▶ _Material for the task_:
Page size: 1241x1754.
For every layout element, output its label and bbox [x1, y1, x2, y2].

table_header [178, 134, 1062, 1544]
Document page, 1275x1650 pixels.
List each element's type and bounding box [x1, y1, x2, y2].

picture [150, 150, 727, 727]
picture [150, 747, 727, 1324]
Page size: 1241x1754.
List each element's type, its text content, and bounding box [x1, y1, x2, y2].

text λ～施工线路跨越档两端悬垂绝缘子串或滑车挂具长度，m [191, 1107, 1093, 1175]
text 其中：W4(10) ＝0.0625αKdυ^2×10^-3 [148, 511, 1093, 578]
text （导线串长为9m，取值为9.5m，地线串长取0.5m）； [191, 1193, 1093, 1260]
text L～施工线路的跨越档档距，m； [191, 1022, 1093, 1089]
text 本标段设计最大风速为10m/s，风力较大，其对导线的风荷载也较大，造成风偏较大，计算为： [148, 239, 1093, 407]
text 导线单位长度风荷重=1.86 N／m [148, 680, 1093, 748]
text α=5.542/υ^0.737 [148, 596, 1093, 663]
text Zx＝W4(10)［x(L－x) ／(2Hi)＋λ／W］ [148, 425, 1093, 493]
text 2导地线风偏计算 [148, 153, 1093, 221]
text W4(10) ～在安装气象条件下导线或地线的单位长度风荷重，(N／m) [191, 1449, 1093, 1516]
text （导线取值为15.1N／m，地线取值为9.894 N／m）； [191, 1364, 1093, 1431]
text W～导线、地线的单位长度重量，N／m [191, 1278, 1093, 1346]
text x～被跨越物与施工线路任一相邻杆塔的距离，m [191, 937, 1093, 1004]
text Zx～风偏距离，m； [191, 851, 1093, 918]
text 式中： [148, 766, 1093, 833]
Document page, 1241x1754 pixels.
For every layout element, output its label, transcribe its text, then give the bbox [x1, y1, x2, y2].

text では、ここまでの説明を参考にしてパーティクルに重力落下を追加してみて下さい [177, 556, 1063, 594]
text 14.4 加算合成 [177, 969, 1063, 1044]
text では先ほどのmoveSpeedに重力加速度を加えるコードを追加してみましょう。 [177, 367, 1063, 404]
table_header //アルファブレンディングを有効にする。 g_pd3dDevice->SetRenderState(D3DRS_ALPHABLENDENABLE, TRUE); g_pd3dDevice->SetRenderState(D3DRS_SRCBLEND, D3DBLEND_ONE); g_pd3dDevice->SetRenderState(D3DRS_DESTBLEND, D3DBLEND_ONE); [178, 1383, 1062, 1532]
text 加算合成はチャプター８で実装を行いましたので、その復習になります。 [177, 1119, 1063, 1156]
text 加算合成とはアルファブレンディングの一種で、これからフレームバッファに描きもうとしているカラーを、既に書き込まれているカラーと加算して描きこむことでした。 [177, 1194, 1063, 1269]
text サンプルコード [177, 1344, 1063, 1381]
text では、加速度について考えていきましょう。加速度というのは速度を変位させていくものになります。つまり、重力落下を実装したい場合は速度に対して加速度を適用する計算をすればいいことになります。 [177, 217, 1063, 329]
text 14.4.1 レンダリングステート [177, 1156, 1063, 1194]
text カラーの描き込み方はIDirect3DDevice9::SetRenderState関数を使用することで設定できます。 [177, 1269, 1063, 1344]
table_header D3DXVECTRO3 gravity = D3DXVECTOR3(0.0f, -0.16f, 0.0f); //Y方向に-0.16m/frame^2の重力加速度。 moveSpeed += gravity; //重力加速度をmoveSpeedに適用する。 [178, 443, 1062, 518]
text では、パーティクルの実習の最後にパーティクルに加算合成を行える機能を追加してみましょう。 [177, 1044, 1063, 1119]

▶ _Work instruction_: Give the number of lines in the data that contain the string "Document" and nothing more.

▶ _Completed task_: 2